▶ [Exercises]:
A - In the blog passage, what reward was the production department staffer given for her business card system?
B - Please write the next part of the blog passage, picking up after its last sentence.

▶ [Passage shown]:
-- START --

A few weeks later all managers met to hear Janice extol the program. She described how a production department staffer devised a new system to print business cards that would save the company $10,000 in the first year. Checking the worker’s list of rewards, her manager discovered she liked plants, so a $25 desk plant was presented to her. Janice was beside herself, she was so happy.

Never one to let sleeping dogs lie, I’m more likely to blurt out the emperor is walking around nude. So, naturally I couldn't take it any longer. I rose and said words to the effect, “Let me understand this. A year ago, when we had the Big Idea committee, she would have received 10% of the savings, or $1,000. Now, she gets a $25 plant. What would she get if she saved us $50,000? A bonsai tree?”

For a moment there was silence. Then laughter erupted throughout the room. From everyone save Janice and Harry. They were not happy, not with everyone’s reaction to my comment and especially not with me. In that second moment I wondered what my fate would be, but to my good fortune and surprise, the senior vice president of the company, Jim, a person with whom I did not share any values, came to my defense. 

Janice lasted another year or two as a consultant to our company. I stayed another 19 years until my retirement. 

Monday, December 2, 2013

Exorcised Over Slimming Down

I was lying in bed one morning last week (I’m really not a morning person; I can lounge in bed for hours after I wake, though this morning, feeling guilty for all the great food I ingested over the weekend, I pushed the covers aside, got up and reluctantly exercised for 30 minutes, though it turned out I hadn’t gained an ounce). Anyway, as I lay in bed last week the phone rang.

-- END --

Stored data
-- START --

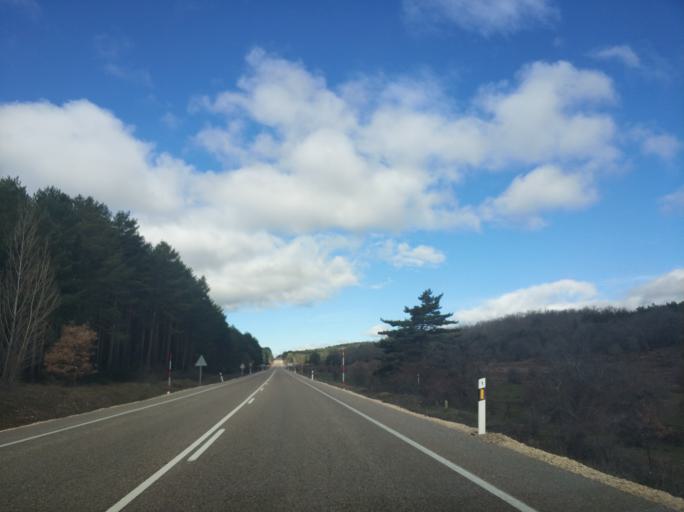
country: ES
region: Castille and Leon
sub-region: Provincia de Burgos
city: Rabanera del Pinar
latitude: 41.8851
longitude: -3.2311
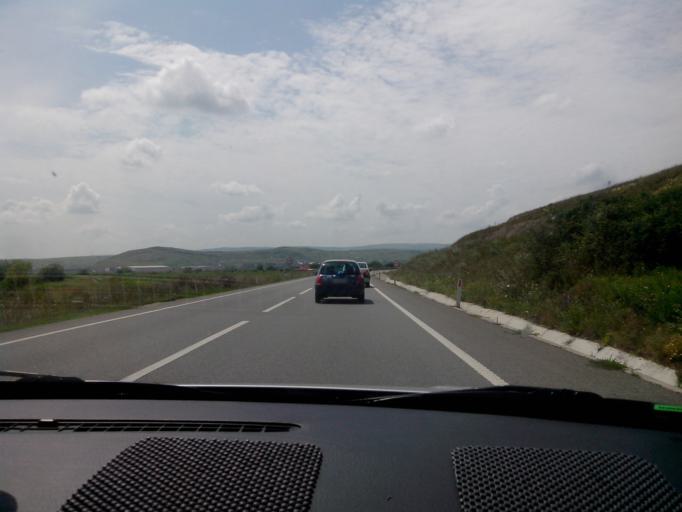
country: RO
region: Cluj
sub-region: Comuna Apahida
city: Apahida
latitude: 46.8097
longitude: 23.7355
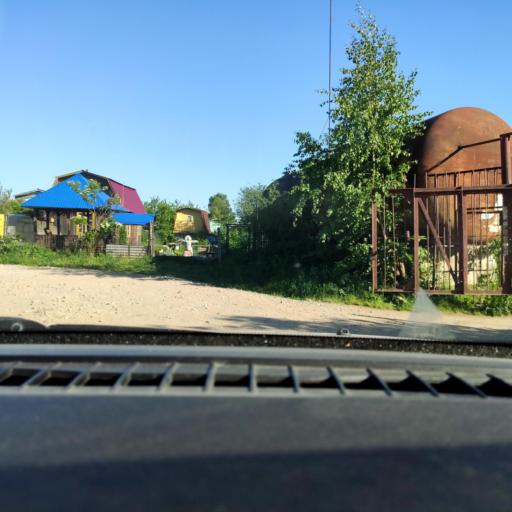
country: RU
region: Perm
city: Overyata
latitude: 58.1231
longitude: 55.8740
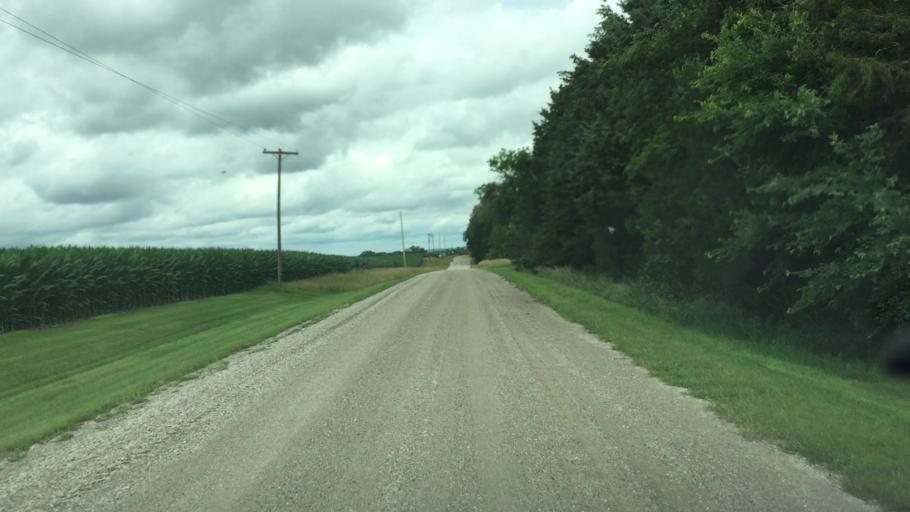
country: US
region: Iowa
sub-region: Jasper County
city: Monroe
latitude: 41.5925
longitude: -93.1160
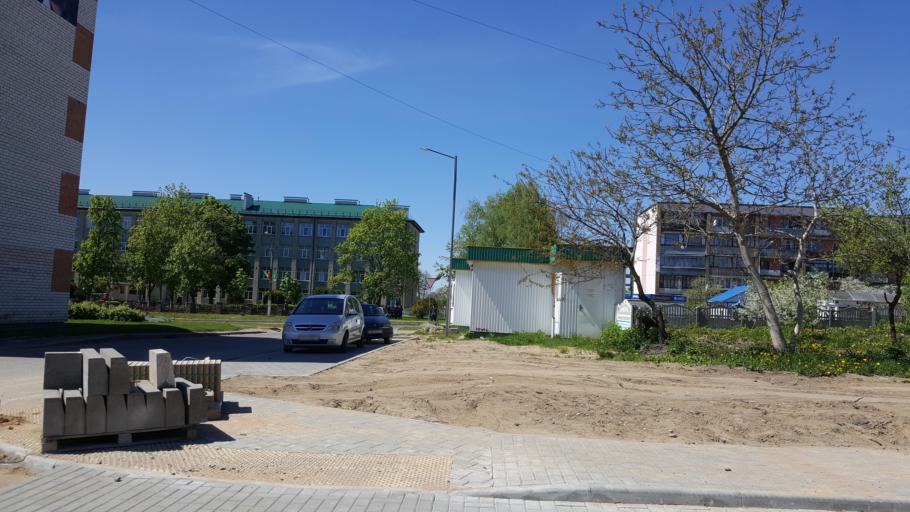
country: BY
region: Brest
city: Kamyanyets
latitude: 52.3946
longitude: 23.8250
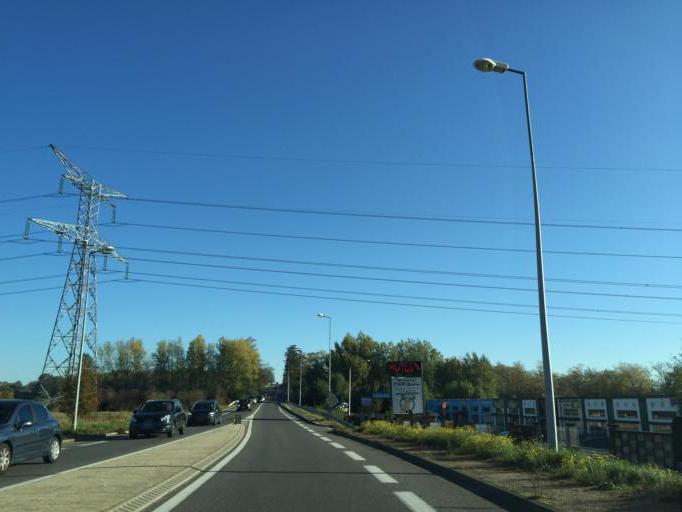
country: FR
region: Rhone-Alpes
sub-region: Departement du Rhone
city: Taluyers
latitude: 45.6190
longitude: 4.7106
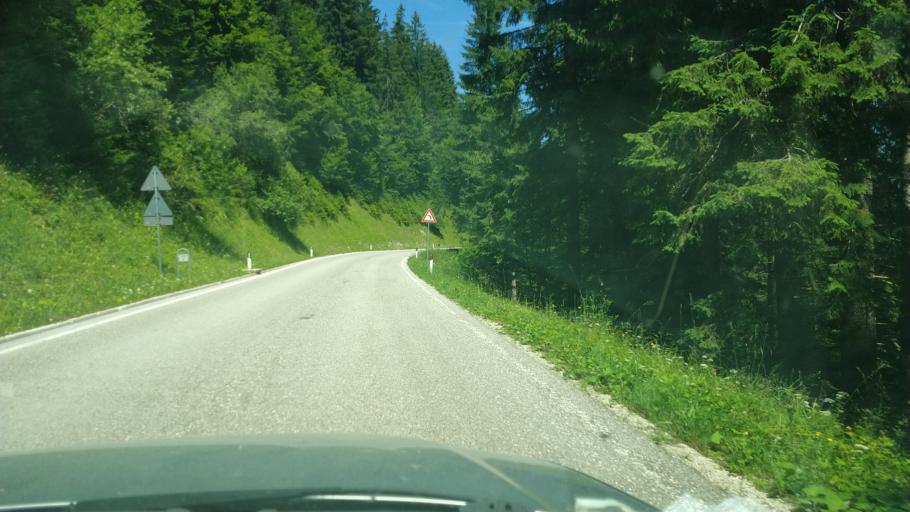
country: IT
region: Trentino-Alto Adige
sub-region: Provincia di Trento
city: Folgaria
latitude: 45.9057
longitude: 11.2195
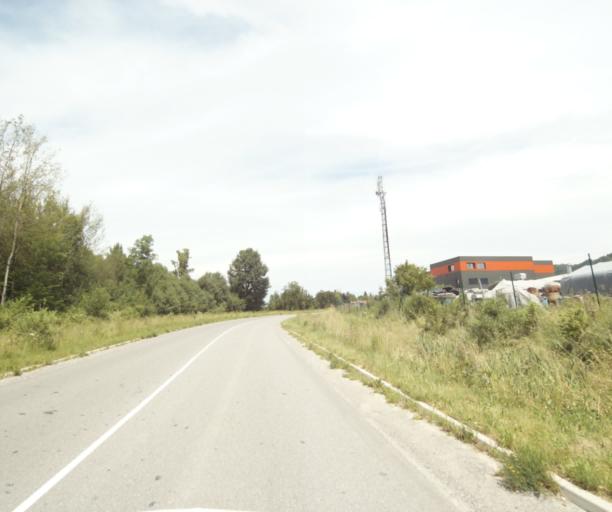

-- END --

▶ [Set of answers]:
A - A $25 desk plant.

B -
I didn’t recognize the caller ID number. Often, I’ll disdain answering, fearing another robo-calling telemarketer sales come-on, despite our number being on the so-called “Do Not Call Registry,” which seems to have lost its efficacy this past year. Anyway (second time I’ve used that term), I answered and was rewarded with a call from a former business partner with whom my magazine produced several conferences. Though he knew I had retired from the publication several years ago, he was seeking answers. Why, he wanted to know, had his most recent issue floated down to his desk when dropped instead of making the thud it would previously generate from freefall?

It was a painful discussion, details of which I will not catalog for you. Instead, I refer you to the front page of Monday’s New York Times for an article on the decision of New York magazine to reduce the frequency of its publishing cycle(http://www.nytimes.com/2013/12/02/business/media/long-on-cutting-edge-of-print-new-york-magazine-cuts-back.html?ref=business&_r=0). And when Gilda came home tonight, she lamented how thin Country Living and her other magazines had become. I tell you, it’s not a pleasant time to be a print journalist. I get exorcised over the forced reduction in size—page-wise and staff-wise—that has afflicted my profession.

As if I didn’t need anything more to discourage me, Thanksgiving weekend shopping proved to be lackluster. I’m still a student of retailing, so the shortfall did not please me, though I will admit I am not a fan of stores that chose to open on the Thursday holiday. Nor am I a fan of Black Friday doorbuster sales that reduce our collective dignity. Yet, when you read or hear about fast-food and retail workers who have difficulty providing for their families based on their low hourly wages, it is easy to understand why many are desperate to work these hours and why others in similar financial straits are eager to grab these “bargains.” 

It also makes you supportive of the $15 an hour wage fast-food workers are seeking. I’ve written before that it is a red herring argument to assert restaurants would close down or lay off workers if the minimum wage is raised. Yes, prices may have to rise, but only by a few pennies. Wouldn’t it be worth it to be able to look a counter worker in the eyes when ordering a Big Mac and fries?

Our country has evolved into a service-oriented economy. We cannot afford to let the service class fall into a state of servitude. For more on this issue, read Paul Krugman’s column (http://www.nytimes.com/2013/12/02/opinion/krugman-better-pay-now.html?hp&rref=opinion).


Monday’s mail brought a flyer for a new production of Tom Stoppard’s first smash play, Rosencrantz and Guildenstern Are Dead. As I wrote back in 2011 when Stoppard was a guest of Leonard Lopate of NPR, I had a special moment when I saw the play in the summer of 1968. On a day off from summer camp, my friends and I scored front row seats to a matinee.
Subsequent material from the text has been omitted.